(Provided entries begins)

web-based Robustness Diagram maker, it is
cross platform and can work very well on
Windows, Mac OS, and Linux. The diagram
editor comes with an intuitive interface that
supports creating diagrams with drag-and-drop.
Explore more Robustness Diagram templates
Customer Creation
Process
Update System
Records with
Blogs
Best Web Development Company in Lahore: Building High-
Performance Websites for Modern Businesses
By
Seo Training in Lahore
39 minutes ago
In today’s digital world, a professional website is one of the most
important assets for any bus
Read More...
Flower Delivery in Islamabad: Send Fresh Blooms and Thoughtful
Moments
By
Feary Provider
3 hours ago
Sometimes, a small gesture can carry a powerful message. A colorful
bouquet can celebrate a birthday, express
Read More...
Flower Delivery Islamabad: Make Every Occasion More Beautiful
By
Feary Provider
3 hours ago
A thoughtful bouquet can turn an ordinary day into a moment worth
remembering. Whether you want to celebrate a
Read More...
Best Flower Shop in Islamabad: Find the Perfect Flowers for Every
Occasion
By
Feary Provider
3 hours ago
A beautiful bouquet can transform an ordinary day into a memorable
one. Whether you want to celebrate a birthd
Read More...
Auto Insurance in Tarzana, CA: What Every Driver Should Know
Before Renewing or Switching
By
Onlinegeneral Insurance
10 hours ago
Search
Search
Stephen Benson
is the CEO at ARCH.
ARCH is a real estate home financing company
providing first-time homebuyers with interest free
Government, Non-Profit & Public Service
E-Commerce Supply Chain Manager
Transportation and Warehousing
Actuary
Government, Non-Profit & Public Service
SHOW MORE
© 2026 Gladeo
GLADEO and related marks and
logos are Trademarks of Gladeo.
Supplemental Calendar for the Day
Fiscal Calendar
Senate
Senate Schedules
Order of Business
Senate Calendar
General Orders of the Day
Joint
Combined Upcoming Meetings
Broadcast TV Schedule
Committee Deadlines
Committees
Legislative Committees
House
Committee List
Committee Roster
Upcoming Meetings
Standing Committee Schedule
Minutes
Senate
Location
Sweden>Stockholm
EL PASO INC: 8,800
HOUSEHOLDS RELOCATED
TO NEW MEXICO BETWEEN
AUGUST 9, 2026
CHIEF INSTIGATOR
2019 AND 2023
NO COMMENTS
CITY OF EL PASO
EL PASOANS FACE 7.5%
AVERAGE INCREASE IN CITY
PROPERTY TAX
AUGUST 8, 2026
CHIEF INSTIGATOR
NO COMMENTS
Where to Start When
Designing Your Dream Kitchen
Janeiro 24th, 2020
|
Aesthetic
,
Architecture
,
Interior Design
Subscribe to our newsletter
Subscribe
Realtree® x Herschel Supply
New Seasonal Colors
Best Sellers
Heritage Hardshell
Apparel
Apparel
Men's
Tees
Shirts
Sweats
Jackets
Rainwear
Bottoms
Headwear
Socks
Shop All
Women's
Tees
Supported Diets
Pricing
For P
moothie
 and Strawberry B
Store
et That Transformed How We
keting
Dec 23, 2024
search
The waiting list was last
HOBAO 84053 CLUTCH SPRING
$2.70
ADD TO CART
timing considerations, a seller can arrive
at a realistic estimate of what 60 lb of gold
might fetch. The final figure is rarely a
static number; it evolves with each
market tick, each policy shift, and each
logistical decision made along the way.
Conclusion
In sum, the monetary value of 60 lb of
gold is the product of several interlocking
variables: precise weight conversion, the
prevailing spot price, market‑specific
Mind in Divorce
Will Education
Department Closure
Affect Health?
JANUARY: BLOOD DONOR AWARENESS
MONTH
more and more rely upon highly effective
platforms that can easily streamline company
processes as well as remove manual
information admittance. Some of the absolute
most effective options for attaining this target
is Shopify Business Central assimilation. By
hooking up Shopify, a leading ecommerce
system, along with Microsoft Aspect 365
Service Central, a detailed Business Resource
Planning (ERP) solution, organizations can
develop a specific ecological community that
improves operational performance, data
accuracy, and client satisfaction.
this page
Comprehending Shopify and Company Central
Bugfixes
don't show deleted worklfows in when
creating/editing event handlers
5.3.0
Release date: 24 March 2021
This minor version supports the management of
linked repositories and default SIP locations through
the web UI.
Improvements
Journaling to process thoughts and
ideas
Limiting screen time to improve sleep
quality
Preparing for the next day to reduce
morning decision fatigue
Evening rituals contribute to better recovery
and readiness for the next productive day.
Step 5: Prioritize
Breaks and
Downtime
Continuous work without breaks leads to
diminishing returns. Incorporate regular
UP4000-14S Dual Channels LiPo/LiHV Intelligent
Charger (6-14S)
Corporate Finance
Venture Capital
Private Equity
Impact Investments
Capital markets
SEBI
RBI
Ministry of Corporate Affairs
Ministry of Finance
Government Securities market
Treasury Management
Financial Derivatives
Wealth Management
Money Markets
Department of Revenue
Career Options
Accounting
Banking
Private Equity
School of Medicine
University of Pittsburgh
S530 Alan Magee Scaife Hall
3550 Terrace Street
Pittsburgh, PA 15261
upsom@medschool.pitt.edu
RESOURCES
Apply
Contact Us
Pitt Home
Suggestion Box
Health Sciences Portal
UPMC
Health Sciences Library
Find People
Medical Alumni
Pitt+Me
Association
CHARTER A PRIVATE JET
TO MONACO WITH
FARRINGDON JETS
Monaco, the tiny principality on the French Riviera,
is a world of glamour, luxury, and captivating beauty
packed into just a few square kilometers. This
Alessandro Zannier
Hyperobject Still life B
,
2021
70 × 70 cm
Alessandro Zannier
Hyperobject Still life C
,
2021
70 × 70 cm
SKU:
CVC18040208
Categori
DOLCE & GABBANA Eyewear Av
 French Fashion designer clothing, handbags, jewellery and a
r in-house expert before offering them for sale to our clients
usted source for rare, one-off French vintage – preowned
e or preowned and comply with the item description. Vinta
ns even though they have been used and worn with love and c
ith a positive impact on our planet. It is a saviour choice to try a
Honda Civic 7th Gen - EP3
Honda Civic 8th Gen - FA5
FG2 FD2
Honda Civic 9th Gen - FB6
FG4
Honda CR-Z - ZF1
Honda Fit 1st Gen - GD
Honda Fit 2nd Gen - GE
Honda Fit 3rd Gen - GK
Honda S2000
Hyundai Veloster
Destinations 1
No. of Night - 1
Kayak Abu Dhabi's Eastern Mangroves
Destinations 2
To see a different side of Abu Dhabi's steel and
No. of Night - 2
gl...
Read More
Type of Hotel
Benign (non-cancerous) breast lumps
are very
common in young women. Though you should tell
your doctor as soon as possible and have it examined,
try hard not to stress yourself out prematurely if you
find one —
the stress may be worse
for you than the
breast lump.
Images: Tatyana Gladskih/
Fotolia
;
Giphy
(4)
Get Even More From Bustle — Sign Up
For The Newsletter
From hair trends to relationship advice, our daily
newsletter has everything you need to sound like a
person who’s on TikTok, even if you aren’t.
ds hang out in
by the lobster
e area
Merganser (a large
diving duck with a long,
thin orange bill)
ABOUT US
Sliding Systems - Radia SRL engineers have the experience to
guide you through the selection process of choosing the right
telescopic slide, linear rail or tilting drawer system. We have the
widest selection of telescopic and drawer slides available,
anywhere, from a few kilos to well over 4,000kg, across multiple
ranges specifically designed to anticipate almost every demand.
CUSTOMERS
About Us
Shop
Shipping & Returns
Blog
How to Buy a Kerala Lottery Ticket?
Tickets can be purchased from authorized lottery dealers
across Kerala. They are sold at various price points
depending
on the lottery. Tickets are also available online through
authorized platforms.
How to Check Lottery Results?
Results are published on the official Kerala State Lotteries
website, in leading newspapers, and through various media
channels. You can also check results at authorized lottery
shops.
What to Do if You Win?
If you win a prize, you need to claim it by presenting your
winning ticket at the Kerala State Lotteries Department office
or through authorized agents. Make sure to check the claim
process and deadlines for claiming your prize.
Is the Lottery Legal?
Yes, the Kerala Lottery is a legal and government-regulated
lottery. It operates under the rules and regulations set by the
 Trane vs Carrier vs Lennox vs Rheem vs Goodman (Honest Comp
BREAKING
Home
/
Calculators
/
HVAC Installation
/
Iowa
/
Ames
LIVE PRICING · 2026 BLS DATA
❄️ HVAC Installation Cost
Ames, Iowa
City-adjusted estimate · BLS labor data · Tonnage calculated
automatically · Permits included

(Provided entries ends)

Task details: Output exactly one stretch of the listing: from the line containing "static number; it evolves with each" through the line containing "Government Securities market", both end lines included.

Written answer:
static number; it evolves with each
market tick, each policy shift, and each
logistical decision made along the way.
Conclusion
In sum, the monetary value of 60 lb of
gold is the product of several interlocking
variables: precise weight conversion, the
prevailing spot price, market‑specific
Mind in Divorce
Will Education
Department Closure
Affect Health?
JANUARY: BLOOD DONOR AWARENESS
MONTH
more and more rely upon highly effective
platforms that can easily streamline company
processes as well as remove manual
information admittance. Some of the absolute
most effective options for attaining this target
is Shopify Business Central assimilation. By
hooking up Shopify, a leading ecommerce
system, along with Microsoft Aspect 365
Service Central, a detailed Business Resource
Planning (ERP) solution, organizations can
develop a specific ecological community that
improves operational performance, data
accuracy, and client satisfaction.
this page
Comprehending Shopify and Company Central
Bugfixes
don't show deleted worklfows in when
creating/editing event handlers
5.3.0
Release date: 24 March 2021
This minor version supports the management of
linked repositories and default SIP locations through
the web UI.
Improvements
Journaling to process thoughts and
ideas
Limiting screen time to improve sleep
quality
Preparing for the next day to reduce
morning decision fatigue
Evening rituals contribute to better recovery
and readiness for the next productive day.
Step 5: Prioritize
Breaks and
Downtime
Continuous work without breaks leads to
diminishing returns. Incorporate regular
UP4000-14S Dual Channels LiPo/LiHV Intelligent
Charger (6-14S)
Corporate Finance
Venture Capital
Private Equity
Impact Investments
Capital markets
SEBI
RBI
Ministry of Corporate Affairs
Ministry of Finance
Government Securities market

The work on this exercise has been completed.